[Web page edit records]

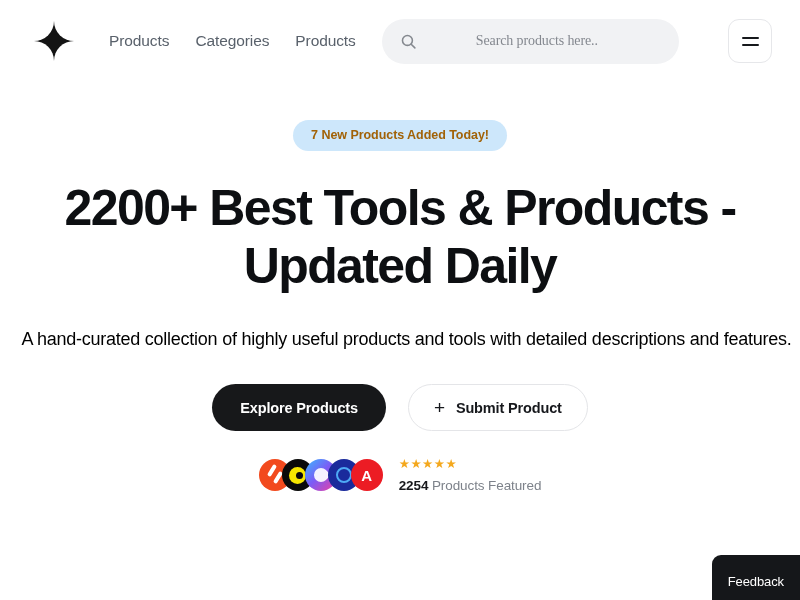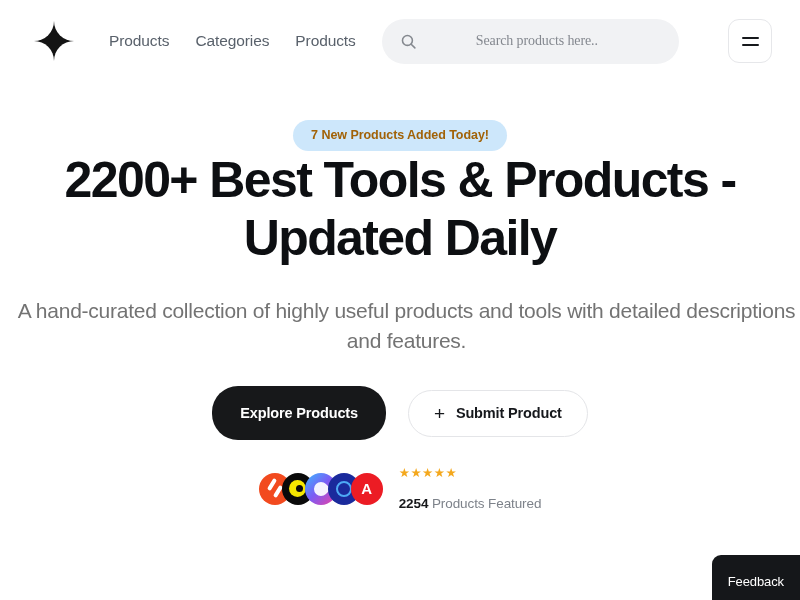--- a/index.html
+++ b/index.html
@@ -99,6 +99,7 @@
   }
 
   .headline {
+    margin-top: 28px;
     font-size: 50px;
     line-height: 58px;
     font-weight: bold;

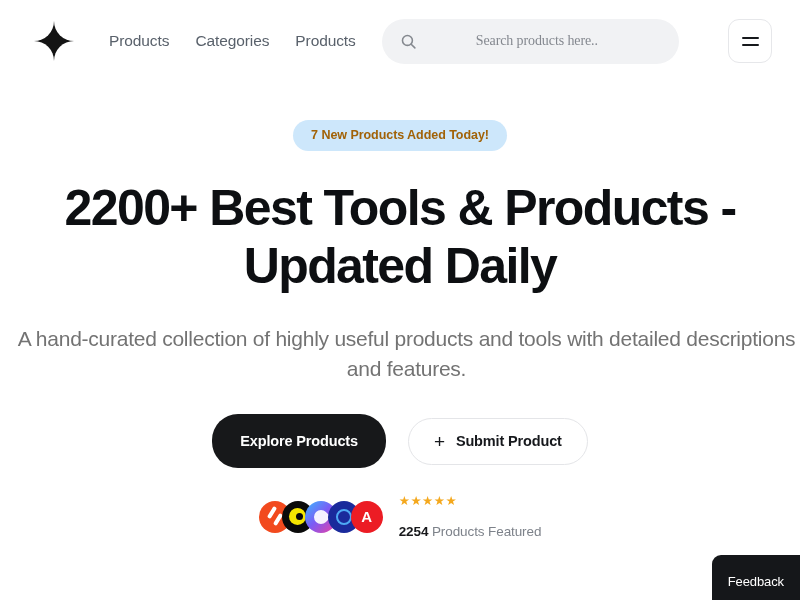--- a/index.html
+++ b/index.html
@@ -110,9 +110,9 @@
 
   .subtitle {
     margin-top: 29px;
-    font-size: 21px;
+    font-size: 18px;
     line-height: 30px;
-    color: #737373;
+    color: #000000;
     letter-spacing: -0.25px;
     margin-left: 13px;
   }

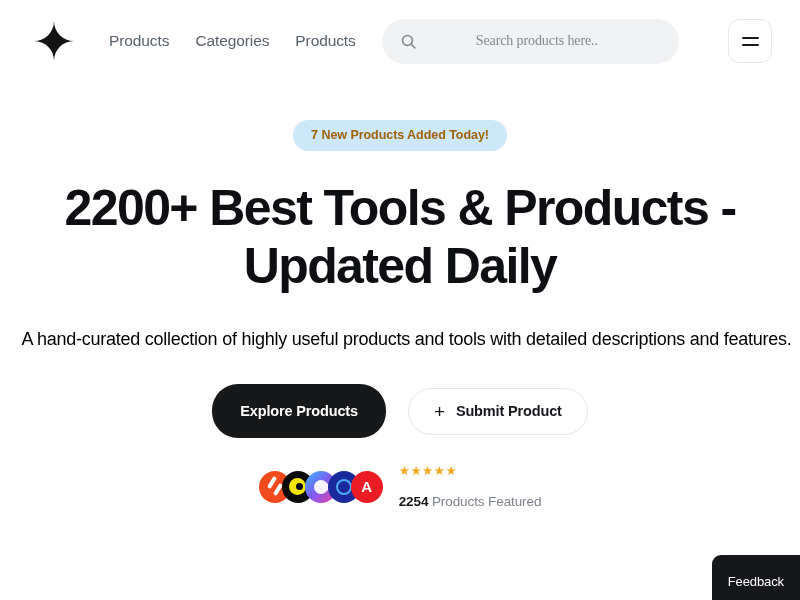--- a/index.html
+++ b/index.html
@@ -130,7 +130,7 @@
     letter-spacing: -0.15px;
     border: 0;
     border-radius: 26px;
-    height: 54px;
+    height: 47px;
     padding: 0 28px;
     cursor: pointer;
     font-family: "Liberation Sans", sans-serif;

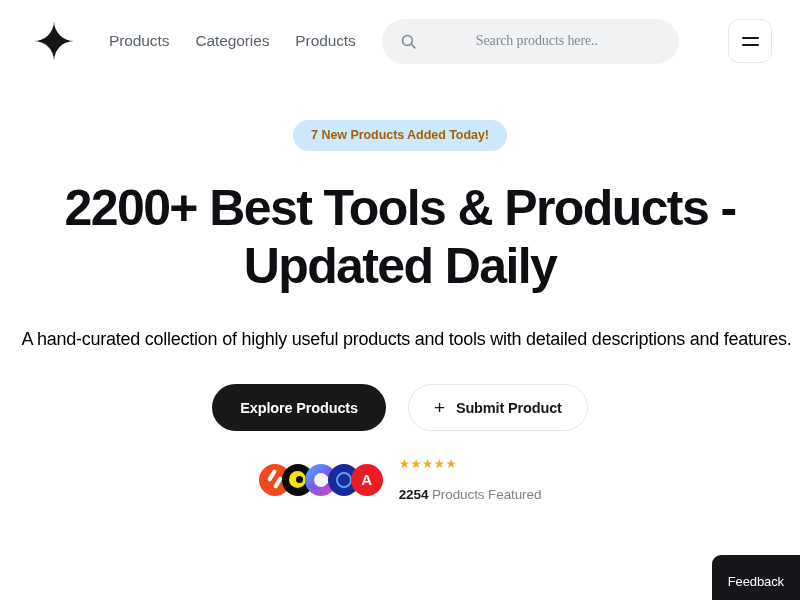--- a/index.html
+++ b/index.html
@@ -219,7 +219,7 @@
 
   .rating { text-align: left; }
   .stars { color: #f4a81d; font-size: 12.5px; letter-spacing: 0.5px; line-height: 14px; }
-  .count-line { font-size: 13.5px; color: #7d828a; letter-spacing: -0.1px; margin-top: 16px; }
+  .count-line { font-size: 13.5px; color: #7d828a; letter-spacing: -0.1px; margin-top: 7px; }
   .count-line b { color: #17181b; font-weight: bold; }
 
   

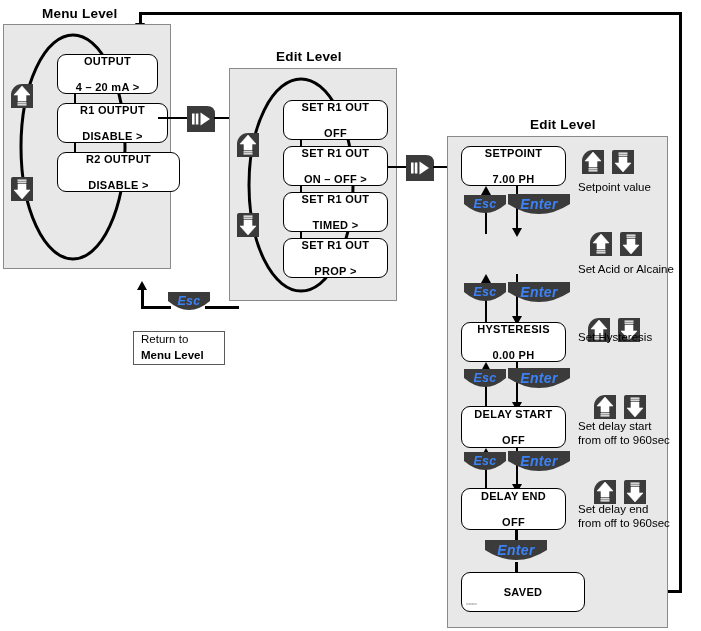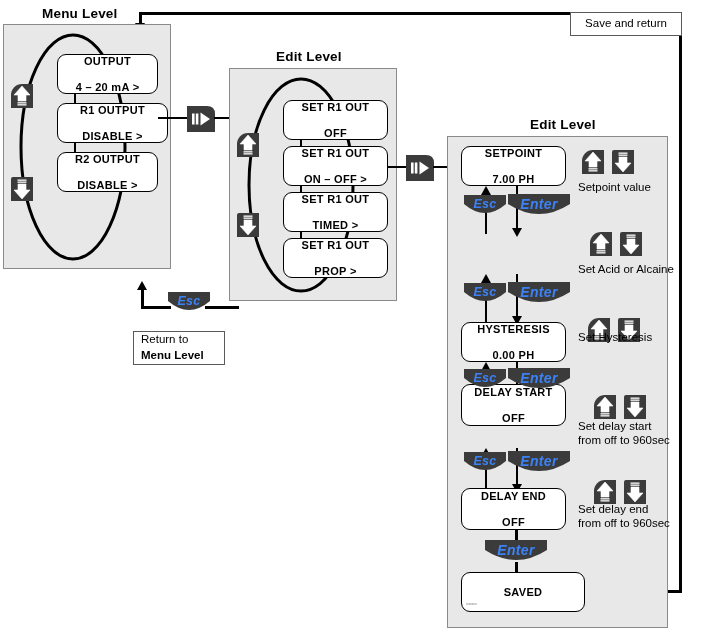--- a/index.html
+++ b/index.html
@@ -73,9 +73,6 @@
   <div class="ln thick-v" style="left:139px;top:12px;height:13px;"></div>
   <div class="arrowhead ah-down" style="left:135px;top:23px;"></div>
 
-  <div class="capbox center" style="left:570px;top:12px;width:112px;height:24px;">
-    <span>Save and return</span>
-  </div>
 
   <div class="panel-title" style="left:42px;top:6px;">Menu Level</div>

Work instruction: Type the entries above out again exactly, with no pictures.

Response area:
--- a/index.html
+++ b/index.html
@@ -99,6 +99,7 @@
   }
 
   .headline {
+    margin-top: 28px;
     font-size: 50px;
     line-height: 58px;
     font-weight: bold;

--- a/index.html
+++ b/index.html
@@ -110,9 +110,9 @@
 
   .subtitle {
     margin-top: 29px;
-    font-size: 21px;
+    font-size: 18px;
     line-height: 30px;
-    color: #737373;
+    color: #000000;
     letter-spacing: -0.25px;
     margin-left: 13px;
   }

--- a/index.html
+++ b/index.html
@@ -130,7 +130,7 @@
     letter-spacing: -0.15px;
     border: 0;
     border-radius: 26px;
-    height: 54px;
+    height: 47px;
     padding: 0 28px;
     cursor: pointer;
     font-family: "Liberation Sans", sans-serif;

--- a/index.html
+++ b/index.html
@@ -219,7 +219,7 @@
 
   .rating { text-align: left; }
   .stars { color: #f4a81d; font-size: 12.5px; letter-spacing: 0.5px; line-height: 14px; }
-  .count-line { font-size: 13.5px; color: #7d828a; letter-spacing: -0.1px; margin-top: 16px; }
+  .count-line { font-size: 13.5px; color: #7d828a; letter-spacing: -0.1px; margin-top: 7px; }
   .count-line b { color: #17181b; font-weight: bold; }
 
   

--- a/index.html
+++ b/index.html
@@ -73,9 +73,6 @@
   <div class="ln thick-v" style="left:139px;top:12px;height:13px;"></div>
   <div class="arrowhead ah-down" style="left:135px;top:23px;"></div>
 
-  <div class="capbox center" style="left:570px;top:12px;width:112px;height:24px;">
-    <span>Save and return</span>
-  </div>
 
   <div class="panel-title" style="left:42px;top:6px;">Menu Level</div>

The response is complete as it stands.